[Instruction] Pull out every line in the listing below that contains the string "王阳明如何做到知行合一之平定宁王", matching case exactly.

# # # # #

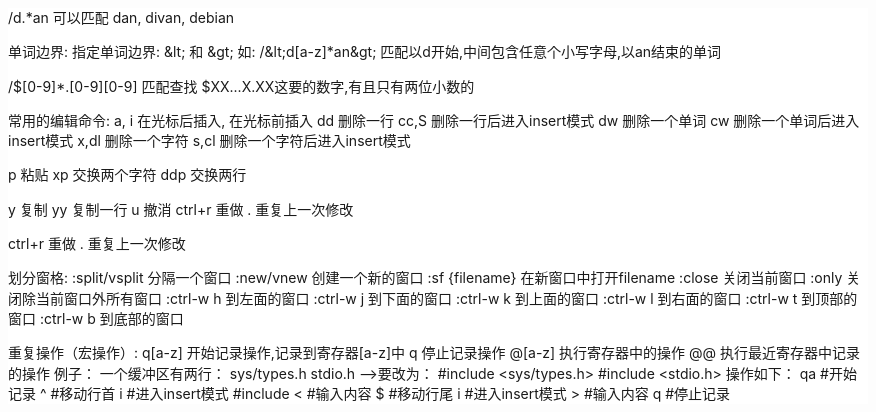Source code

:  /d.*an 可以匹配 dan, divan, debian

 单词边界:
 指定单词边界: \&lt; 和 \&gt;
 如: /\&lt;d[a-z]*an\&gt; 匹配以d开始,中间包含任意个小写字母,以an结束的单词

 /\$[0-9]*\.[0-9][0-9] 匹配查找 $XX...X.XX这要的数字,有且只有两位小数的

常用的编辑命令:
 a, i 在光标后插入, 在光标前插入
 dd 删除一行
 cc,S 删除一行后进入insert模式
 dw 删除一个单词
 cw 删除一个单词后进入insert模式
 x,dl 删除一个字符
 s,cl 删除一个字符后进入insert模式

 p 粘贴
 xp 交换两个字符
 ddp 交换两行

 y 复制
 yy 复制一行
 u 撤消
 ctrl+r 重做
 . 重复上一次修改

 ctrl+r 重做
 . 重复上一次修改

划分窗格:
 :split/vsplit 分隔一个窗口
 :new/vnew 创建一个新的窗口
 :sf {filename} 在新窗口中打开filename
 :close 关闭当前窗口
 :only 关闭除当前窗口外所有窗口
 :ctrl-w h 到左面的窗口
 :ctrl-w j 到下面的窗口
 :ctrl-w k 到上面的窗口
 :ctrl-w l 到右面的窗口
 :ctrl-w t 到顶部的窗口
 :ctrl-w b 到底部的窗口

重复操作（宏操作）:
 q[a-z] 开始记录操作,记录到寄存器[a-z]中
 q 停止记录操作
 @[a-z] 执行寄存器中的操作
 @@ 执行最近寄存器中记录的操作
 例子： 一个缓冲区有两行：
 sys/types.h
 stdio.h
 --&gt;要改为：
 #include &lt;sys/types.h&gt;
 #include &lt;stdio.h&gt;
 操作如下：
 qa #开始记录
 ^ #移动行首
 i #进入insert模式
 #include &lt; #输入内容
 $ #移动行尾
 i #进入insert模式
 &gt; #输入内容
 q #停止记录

# # # # #

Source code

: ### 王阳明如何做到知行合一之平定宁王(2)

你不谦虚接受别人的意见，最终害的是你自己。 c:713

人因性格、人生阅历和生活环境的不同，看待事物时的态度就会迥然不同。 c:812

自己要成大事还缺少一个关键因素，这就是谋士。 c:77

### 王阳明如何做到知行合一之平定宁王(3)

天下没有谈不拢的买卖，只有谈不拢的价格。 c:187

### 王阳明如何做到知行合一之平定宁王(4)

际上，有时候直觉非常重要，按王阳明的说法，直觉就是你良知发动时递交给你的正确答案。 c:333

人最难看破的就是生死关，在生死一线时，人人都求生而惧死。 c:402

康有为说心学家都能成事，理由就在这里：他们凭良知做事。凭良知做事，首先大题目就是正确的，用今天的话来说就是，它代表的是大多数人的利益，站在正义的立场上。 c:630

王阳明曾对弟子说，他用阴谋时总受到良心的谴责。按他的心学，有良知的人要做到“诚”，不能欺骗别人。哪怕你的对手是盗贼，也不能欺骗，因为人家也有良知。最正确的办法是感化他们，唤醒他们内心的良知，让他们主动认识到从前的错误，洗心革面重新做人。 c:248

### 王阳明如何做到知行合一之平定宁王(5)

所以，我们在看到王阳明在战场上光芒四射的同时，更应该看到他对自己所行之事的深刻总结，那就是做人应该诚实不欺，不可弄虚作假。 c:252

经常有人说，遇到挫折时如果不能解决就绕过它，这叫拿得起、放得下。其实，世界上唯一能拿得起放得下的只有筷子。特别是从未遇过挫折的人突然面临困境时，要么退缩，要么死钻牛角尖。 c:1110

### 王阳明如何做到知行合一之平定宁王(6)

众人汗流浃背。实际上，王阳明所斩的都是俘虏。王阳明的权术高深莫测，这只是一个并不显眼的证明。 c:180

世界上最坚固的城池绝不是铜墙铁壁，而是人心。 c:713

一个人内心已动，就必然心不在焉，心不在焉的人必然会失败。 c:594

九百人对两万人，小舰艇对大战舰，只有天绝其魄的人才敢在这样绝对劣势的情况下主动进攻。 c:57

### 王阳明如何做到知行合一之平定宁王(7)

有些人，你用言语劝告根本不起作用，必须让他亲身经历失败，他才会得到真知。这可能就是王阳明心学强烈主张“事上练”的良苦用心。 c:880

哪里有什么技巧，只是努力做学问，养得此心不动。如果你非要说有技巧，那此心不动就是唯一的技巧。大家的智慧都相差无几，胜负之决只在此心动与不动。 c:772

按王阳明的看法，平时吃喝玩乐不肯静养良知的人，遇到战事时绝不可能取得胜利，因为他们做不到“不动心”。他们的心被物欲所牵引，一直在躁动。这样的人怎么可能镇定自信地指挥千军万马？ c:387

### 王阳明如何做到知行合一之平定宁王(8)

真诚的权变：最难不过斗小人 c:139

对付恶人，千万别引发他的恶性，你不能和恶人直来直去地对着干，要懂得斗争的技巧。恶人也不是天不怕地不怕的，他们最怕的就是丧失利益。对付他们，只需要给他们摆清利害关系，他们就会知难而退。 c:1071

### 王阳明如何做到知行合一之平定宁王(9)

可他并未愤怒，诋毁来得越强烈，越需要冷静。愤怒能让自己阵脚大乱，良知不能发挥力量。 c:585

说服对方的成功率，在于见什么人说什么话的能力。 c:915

# # # # #

[Answer for this exercise]
: ### 王阳明如何做到知行合一之平定宁王(2)
### 王阳明如何做到知行合一之平定宁王(3)
### 王阳明如何做到知行合一之平定宁王(4)
### 王阳明如何做到知行合一之平定宁王(5)
### 王阳明如何做到知行合一之平定宁王(6)
### 王阳明如何做到知行合一之平定宁王(7)
### 王阳明如何做到知行合一之平定宁王(8)
### 王阳明如何做到知行合一之平定宁王(9)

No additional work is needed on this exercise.